** BEGIN SUPPLIED MATERIAL **
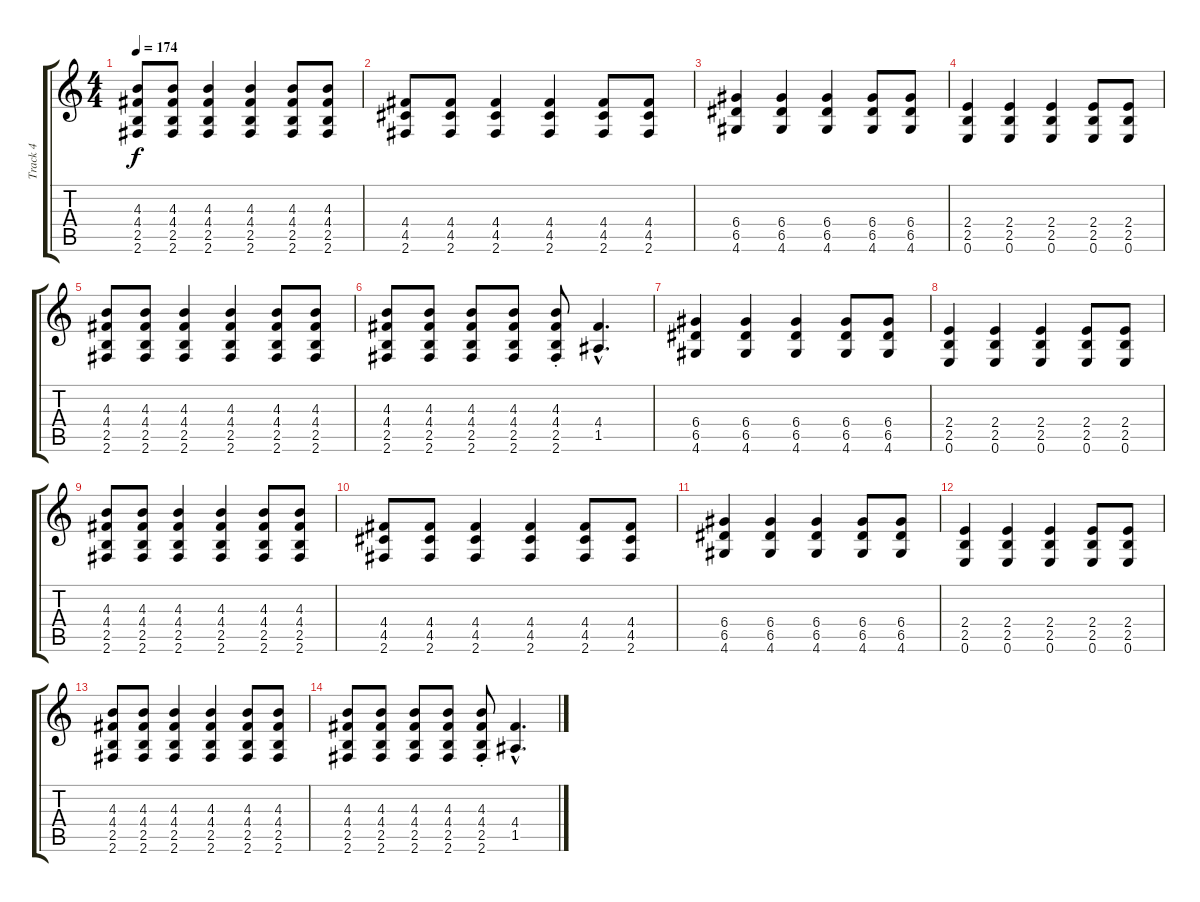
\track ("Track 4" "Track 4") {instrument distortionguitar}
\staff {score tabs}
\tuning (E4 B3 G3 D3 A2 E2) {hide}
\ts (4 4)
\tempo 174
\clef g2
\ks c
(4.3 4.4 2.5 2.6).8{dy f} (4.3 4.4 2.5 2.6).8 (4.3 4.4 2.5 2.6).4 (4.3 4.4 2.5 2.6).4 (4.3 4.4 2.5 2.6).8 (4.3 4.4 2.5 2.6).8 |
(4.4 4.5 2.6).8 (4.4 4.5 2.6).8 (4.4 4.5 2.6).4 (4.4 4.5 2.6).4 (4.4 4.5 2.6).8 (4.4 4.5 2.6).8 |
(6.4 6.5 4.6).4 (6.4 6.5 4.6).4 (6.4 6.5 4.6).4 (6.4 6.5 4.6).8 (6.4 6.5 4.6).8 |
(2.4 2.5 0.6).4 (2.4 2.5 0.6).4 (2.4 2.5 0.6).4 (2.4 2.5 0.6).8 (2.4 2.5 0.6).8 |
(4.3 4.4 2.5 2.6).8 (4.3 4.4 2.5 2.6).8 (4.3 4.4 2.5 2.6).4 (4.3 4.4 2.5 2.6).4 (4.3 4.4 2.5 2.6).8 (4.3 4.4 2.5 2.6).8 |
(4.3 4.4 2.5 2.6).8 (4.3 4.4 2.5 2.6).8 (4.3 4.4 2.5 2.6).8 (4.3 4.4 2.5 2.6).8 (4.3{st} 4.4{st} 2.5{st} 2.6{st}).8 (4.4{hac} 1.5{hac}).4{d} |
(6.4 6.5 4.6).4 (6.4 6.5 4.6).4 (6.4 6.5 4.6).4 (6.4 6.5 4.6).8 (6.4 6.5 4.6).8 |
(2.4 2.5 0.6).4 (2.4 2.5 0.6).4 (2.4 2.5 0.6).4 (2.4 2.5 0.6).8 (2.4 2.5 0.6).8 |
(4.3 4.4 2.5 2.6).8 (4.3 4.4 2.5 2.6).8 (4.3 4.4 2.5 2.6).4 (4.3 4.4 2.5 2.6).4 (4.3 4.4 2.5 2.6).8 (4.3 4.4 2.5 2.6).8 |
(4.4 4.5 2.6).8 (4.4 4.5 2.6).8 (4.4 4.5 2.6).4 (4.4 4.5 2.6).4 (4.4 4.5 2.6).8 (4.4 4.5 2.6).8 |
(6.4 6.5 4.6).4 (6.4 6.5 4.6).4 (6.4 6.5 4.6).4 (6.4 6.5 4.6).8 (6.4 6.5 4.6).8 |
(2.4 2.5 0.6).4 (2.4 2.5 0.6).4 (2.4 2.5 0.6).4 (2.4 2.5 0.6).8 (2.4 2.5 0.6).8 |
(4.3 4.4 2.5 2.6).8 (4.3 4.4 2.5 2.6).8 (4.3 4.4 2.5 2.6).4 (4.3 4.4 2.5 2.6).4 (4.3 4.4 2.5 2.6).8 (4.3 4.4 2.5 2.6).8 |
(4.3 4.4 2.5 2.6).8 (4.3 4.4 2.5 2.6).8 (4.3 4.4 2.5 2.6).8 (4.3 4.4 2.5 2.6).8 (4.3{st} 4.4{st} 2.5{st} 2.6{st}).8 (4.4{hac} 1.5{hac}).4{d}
** END SUPPLIED MATERIAL **
WHAT YOU ARE ASKED TO DO
Filter the data above so that only the lines containing the string "Track" remain, copying each one in full. The match is case-sensitive.

EXERCISE OUTPUT
\track ("Track 4" "Track 4") {instrument distortionguitar}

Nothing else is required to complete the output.